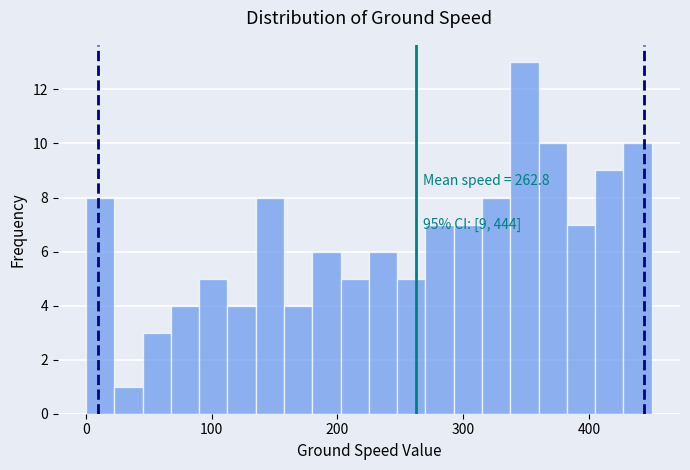

Around what value on the x-axis is the tallest bar? Give the approximate position of its centre, as read against the axis.

350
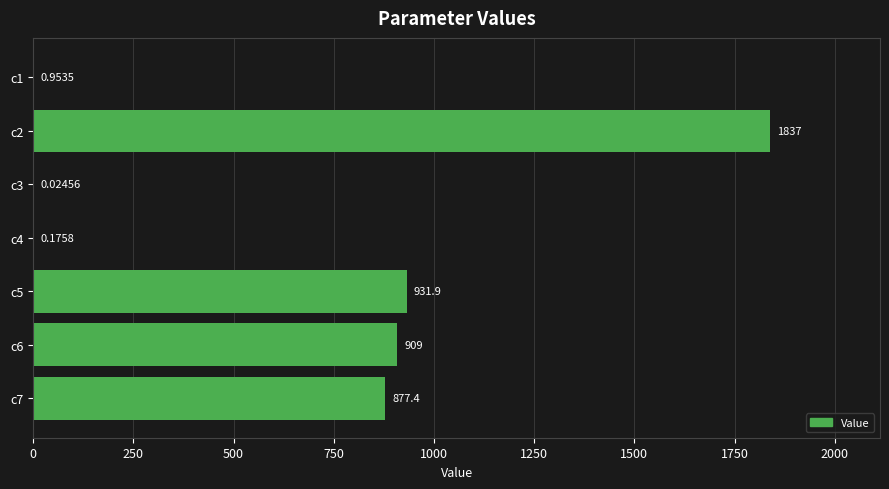

Between c5 and c1, which is larger?

c5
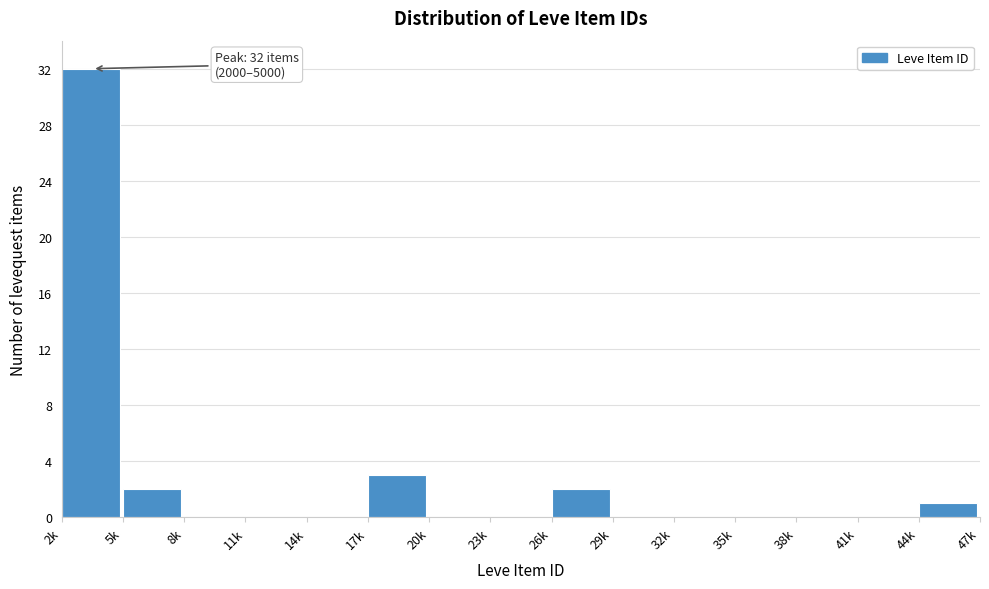

Reading left to right, what are all the values shown in this chart?

2k=32	5k=2	8k=0	11k=0	14k=0	17k=3	20k=0	23k=0	26k=2	29k=0	32k=0	35k=0	38k=0	41k=0	44k=1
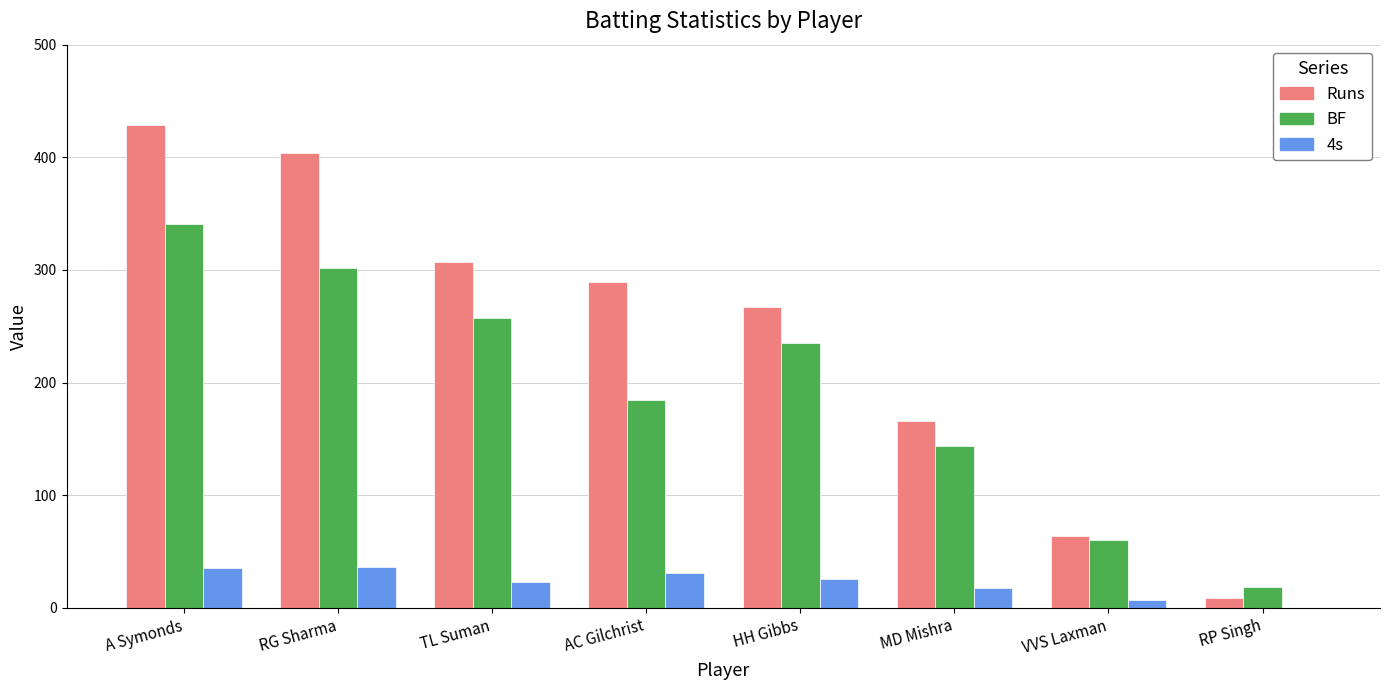

Is it true that Runs equals 64 at VVS Laxman?

True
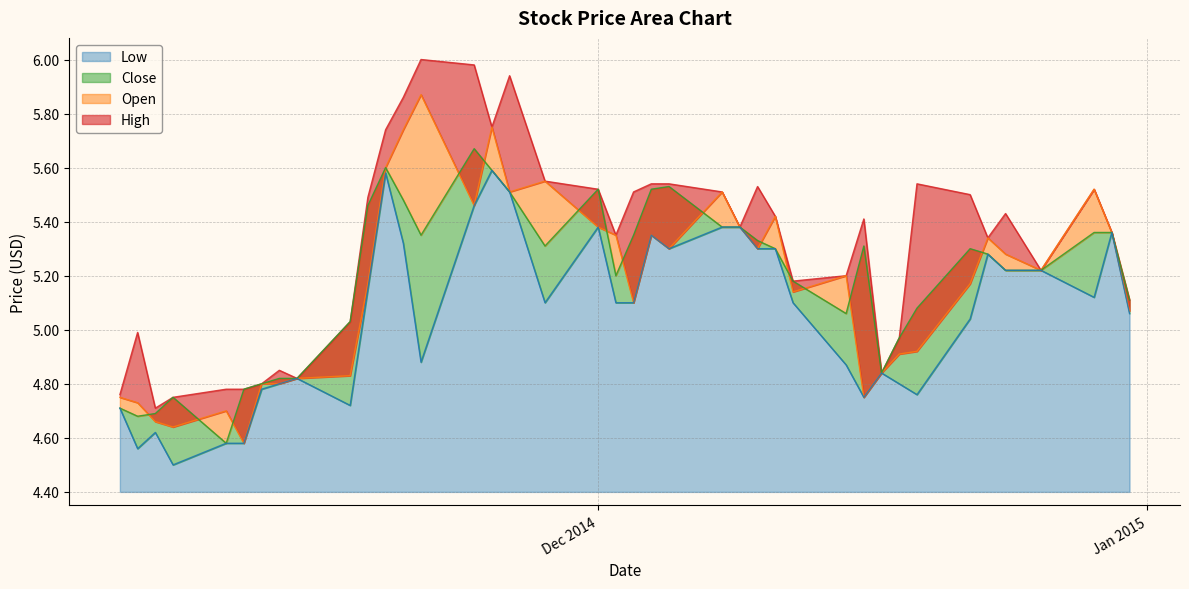

What is the total value across all series at 2014-12-08?

21.8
§ §
Write out all of the lines above exactly as they appear, leaving out the pictures.

**Answer to this exercise:**
Around what value on the x-axis is the tallest bar? Give the approximate position of its centre, as read against the axis.

350

Between c5 and c1, which is larger?

c5

Reading left to right, what are all the values shown in this chart?

2k=32	5k=2	8k=0	11k=0	14k=0	17k=3	20k=0	23k=0	26k=2	29k=0	32k=0	35k=0	38k=0	41k=0	44k=1

Is it true that Runs equals 64 at VVS Laxman?

True

What is the total value across all series at 2014-12-08?

21.8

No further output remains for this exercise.